In a 3-2 ruling handed down today, the jurists decided the definition of adultery doesn’t include homosexual sex, but requires heterosexual intercourse to have taken place.

The decision comes in a contentious divorce case.

David Blanchflower, of Hanover, N.H., originally filed for divorce from his wife, Sian, on grounds of irreconcilable differences. He then amended his petition, asserting his wife’s “continuing adulterous affair” with Robin Mayer, a woman from Brownsville, Vt., caused the irreparable breakdown of their marriage.

An “at fault” finding benefits the husband in the division of the couple’s property.

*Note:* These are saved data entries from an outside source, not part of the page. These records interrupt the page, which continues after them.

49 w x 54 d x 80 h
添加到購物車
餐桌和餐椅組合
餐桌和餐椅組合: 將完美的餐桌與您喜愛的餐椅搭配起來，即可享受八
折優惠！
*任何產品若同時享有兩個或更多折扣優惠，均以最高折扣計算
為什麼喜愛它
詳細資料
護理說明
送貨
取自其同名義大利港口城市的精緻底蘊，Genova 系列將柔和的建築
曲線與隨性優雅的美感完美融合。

The two women attempted to block his efforts, contending a homosexual relationship between two people, one of whom is married, does not constitute adultery according to state divorce law.

The trial court disagreed with the women’s argument and ruled in favor of the husband, prompting Mayor to pursue the issue with the state’s high court.

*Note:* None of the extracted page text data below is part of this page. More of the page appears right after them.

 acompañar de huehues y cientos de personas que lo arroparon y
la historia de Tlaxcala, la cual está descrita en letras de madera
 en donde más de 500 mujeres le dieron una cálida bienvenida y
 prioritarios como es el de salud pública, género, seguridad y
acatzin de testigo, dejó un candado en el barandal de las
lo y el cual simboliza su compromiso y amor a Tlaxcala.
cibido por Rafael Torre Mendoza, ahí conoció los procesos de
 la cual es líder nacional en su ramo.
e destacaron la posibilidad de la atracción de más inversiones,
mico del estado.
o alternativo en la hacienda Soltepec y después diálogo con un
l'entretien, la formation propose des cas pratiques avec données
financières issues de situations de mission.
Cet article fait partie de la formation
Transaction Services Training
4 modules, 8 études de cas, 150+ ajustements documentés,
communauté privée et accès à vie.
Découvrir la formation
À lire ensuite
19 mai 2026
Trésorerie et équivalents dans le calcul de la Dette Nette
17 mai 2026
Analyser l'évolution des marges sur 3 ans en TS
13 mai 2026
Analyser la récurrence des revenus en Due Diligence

In rendering their decision, the justices found the outdated law didn’t define adultery. In the absence of necessary definitions, they explained in their opinion, they must “ascribe to them their plain and ordinary meanings.”

In other words, they looked the word up in Webster’s Third New International Dictionary and found the word defined as involving intercourse between members of opposite genders.

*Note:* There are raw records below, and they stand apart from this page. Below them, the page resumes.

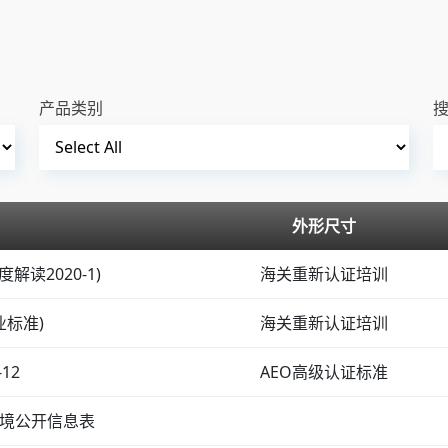
产品类别
外形尺寸
读2020-1)
海关重新认证培训
标准)
海关重新认证培训
12
AEO高级认证标准
境公开信息表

The justices further relied on case law from the period during which the 1842 divorce statute was drafted and concluded the definition of adultery as it was applied in State v. Wallace in 1838 and State v. Taylor in 1878 was “intercourse from which a spurious issue may arise.” They deduced that because a “spurious issue” can only arise from intercourse between a man and a woman, “criminal adultery could only be committed with a person of the opposite gender.”

In their dissenting opinions, two justices wrote: “We respectfully dissent because we believe that the majority’s narrow construction of the word ‘adultery’ contravenes the legislature’s intended purpose in sanctioning fault-based divorce for the protection of the injured spouse. To strictly adhere to the primary definition of adultery in the 1961 edition of Webster’s Third New International Dictionary and a corollary definition of sexual intercourse, which on its face does not require coitus, is to avert one’s eyes from the sexual realities of our world.”

Court observers agreed with the dissenters.

“I think the majority opinion is unintentionally trivializing same-sex relations and violating modern notions of the sanctity of marriage,” Marcus Hurn, a professor at Franklin Pierce Law Center, told the Associated Press.

A sexual relationship, whether heterosexual or homosexual, he added, is “exactly an equivalent betrayal.”

“That, I think, is the ordinary meaning most people would give,” said Hurn.

Neither David Blanchflower, his wife nor Mayer commented following the ruling.

In an effort to thwart efforts to pull them into the burgeoning debate over homosexual “marriage,” the justices stressed the appeal was “not about the status of homosexual relationships in our society or the formal recognition of homosexual unions.”